Страница 2 из 13
– Поди закатился куда при падении… в снег…
– Исключено! Пушкин и сам с трудом снимал его с пальца.
– Дела! – разведя руки, печально вздыхает граф и, качая головою, возвращается к карете, а князь, подкинув на плечах сползшую шубу, продолжает свой путь…
Двумя днями раньше. Санкт-Петербург, Черная речка
Скорей бы уж! Скверно на душе. Скверно и пусто. Такое ощущение, словно нет ее и в помине, этой самой души. Впрочем, а что же тогда обдирает внутри своим шершавым языком стылый январский ветер?
Подошел Данзас и спросил, верно ли выбрано место. Спокойный, только чуть сглатывая слова. И бледный. До синевы.
Он только махнул рукой:
– Ca m`est fort égal, seulement tachez de faire tout cela plus vite. (Мне это решительно все равно, только, пожалуйста, делайте все поскорее.)
Данзас дернул плечом и вместе с виконтом принялся утаптывать снег; в сосняке его намело по колено.
Раньше все было по-другому. Было ощущение жизни, хотя бы и на волоске, на кончике шпаги иль пистолетной «собачки». Оттого оно и было ярким, обжигающе-полным. Его хватало на всю следующую жизнь, до новой стычки, схватки. До новой встречи со смертью. А может, с жизнью? Впрочем, скорее с самим же собой. Когда не остается ничего лишнего. Когда все честно, без недомолвок, приукрас или мучительных недооценок. Когда наступает время без времени.

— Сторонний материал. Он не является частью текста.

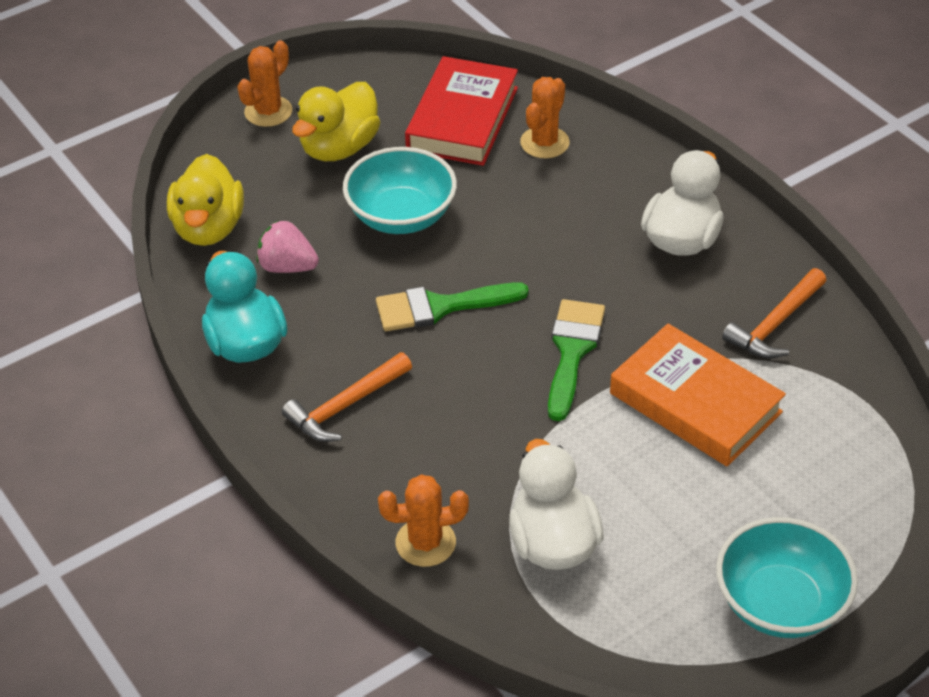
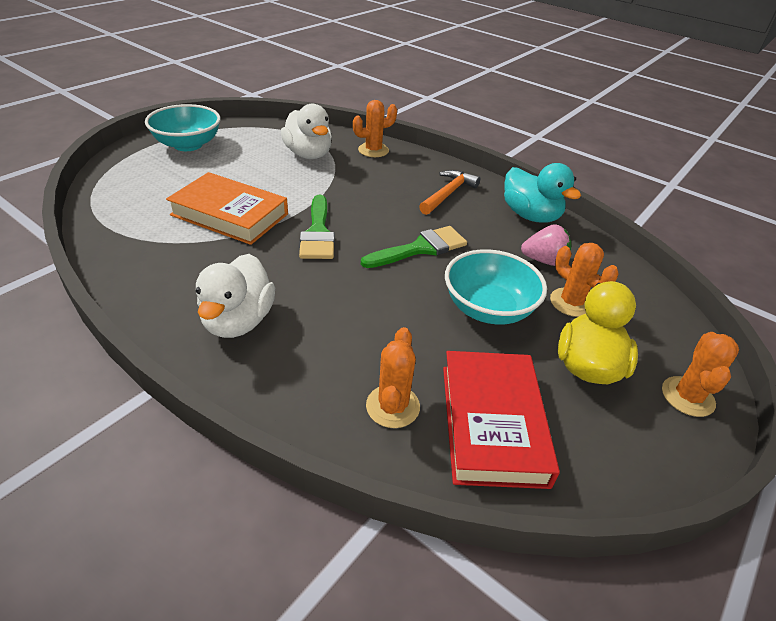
camera: 160 degrees right, 5 degrees down
(208, 228) = (624, 280): yellow duck -> none
(300, 210) = (571, 302): none -> orange cactus
(776, 324) = (163, 265): orange hammer -> none

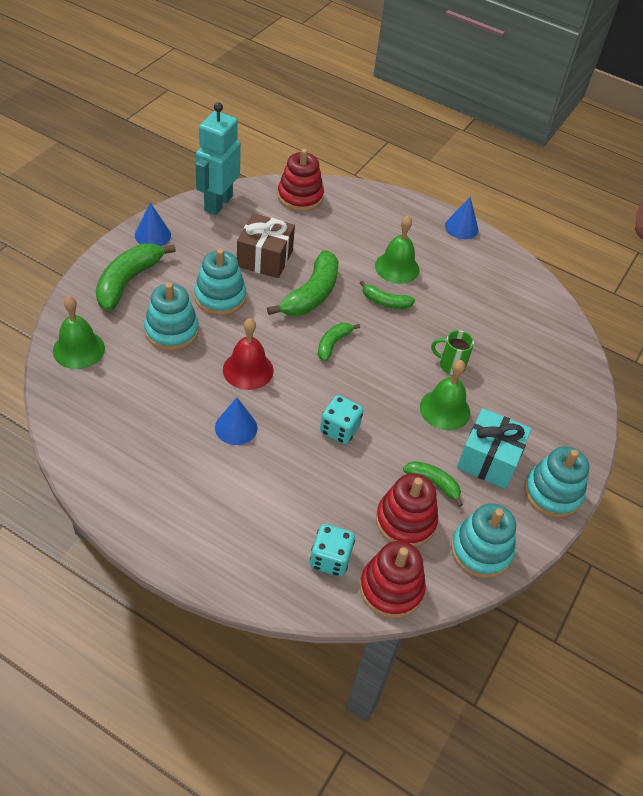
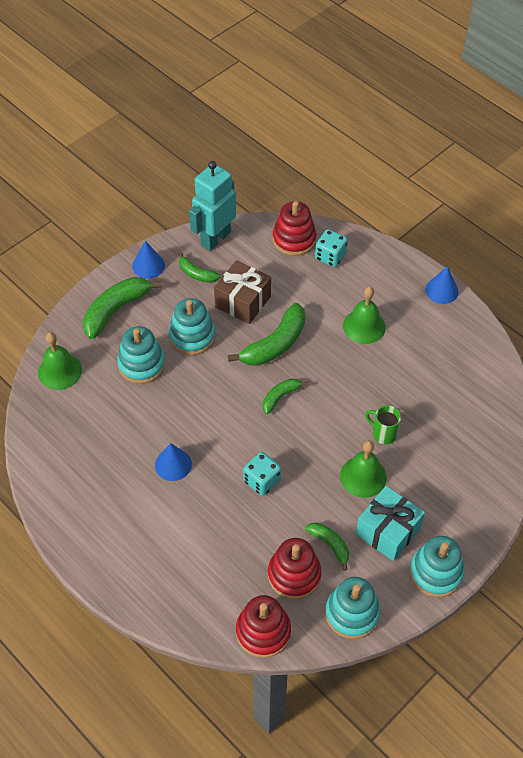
camera: 20 degrees right, 5 degrees up
(248, 370) = (198, 411): red bell -> none
(330, 559) = (219, 596): turquoise dice -> turquoise dice (330, 257)
(385, 302) = (342, 361): green banana -> green banana (196, 274)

Это чувство знакомо лишь морякам, солдатам, актерам и, пожалуй, поэтам. Чувство предела. Когда время в его обывательском понимании перестает существовать. Потому что все, что было, и хорошее, и плохое, запавшее в память или скользнувшее по ее краю, уже свершилось. В нынешнем времени его уже не существует. А все, что будет когда-нибудь, пусть даже секунду спустя, пока не произошло. Его еще нет.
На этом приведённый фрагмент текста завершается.